--- EXERCISE GOAL ---
For this exercise, please reproduce the records below word for word, from the first line through the line with "Document page, 1241x1754 pixels.".
•••
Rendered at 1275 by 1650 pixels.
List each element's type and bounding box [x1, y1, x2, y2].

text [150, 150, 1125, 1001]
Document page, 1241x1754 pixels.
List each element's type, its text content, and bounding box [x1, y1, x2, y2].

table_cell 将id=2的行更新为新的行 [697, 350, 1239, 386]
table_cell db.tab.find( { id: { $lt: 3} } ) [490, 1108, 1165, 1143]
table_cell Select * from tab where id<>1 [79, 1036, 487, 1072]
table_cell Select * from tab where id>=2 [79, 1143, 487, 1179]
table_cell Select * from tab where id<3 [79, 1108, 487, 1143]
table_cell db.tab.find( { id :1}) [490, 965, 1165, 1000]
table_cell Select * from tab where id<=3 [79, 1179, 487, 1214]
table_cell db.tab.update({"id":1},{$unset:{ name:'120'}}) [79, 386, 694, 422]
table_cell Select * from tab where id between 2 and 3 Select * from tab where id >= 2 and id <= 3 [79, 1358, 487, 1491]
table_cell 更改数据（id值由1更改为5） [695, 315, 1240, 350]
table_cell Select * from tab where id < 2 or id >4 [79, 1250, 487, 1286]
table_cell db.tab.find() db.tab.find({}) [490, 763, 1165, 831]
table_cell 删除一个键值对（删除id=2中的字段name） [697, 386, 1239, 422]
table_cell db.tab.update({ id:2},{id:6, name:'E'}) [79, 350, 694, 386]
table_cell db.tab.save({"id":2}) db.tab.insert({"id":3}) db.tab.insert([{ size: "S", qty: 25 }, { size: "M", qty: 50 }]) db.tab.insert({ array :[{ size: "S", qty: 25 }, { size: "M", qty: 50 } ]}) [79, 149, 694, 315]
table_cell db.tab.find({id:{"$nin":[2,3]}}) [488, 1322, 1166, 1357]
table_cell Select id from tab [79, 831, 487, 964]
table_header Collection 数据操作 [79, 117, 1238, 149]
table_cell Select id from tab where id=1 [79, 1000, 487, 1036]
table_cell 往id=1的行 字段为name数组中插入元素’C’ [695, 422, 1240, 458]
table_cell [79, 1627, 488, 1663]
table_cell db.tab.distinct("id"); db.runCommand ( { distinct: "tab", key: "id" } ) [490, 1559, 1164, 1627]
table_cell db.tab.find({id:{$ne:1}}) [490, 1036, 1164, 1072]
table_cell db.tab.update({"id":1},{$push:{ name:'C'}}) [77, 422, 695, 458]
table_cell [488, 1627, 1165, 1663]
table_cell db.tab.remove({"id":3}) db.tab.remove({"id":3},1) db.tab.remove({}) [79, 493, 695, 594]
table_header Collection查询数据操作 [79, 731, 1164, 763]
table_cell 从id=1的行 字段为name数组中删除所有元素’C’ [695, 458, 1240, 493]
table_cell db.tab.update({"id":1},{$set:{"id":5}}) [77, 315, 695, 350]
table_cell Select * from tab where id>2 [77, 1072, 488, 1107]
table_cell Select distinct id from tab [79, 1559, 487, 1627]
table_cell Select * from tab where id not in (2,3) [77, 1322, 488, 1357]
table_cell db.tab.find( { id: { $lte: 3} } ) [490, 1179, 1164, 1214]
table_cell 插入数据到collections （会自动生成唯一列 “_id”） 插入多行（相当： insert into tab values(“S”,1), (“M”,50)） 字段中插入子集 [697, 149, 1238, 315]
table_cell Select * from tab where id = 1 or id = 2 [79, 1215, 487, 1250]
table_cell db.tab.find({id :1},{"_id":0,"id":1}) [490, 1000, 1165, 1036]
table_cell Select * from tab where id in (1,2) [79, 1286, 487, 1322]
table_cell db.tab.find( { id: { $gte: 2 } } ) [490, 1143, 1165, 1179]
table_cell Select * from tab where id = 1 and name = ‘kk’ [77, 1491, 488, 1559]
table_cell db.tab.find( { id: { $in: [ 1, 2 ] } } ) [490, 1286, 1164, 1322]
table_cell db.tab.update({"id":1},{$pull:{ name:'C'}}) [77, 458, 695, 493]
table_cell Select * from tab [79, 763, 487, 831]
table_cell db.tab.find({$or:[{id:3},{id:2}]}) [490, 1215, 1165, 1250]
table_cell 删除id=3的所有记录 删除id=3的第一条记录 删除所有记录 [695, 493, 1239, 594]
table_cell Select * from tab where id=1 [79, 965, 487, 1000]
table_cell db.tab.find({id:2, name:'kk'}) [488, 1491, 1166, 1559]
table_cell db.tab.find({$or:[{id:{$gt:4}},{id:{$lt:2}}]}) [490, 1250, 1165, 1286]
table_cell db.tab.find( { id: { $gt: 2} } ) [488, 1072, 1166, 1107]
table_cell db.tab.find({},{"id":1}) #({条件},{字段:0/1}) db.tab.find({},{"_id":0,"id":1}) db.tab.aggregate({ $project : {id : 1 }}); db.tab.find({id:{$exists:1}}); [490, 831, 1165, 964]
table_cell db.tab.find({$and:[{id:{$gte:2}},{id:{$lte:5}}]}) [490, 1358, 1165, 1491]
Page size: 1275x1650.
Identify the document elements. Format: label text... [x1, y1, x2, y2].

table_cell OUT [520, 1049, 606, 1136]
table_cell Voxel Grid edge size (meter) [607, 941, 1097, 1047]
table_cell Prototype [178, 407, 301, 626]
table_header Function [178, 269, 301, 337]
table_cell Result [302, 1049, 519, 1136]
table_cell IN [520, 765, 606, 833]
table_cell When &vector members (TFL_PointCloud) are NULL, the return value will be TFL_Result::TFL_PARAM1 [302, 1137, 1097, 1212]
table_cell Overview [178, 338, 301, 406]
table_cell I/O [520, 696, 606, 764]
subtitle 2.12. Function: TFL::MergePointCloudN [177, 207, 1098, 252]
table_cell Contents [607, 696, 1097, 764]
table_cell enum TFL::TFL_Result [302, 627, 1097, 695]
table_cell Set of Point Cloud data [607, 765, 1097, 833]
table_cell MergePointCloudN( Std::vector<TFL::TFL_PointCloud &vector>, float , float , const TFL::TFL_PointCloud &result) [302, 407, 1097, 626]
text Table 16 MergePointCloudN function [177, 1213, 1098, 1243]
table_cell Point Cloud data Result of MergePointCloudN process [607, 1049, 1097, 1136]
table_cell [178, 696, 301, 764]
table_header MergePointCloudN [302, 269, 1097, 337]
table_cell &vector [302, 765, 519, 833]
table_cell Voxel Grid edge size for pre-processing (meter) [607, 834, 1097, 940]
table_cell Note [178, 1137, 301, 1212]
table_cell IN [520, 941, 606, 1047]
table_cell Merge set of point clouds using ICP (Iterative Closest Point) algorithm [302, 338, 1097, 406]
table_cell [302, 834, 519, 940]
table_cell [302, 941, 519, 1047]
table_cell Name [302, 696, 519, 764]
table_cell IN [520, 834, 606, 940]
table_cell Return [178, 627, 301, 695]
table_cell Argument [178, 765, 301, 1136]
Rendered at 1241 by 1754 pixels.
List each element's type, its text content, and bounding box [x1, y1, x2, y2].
•••
--- TASK SOLUTION ---
Rendered at 1275 by 1650 pixels.
List each element's type and bounding box [x1, y1, x2, y2].

text [150, 150, 1125, 1001]
Document page, 1241x1754 pixels.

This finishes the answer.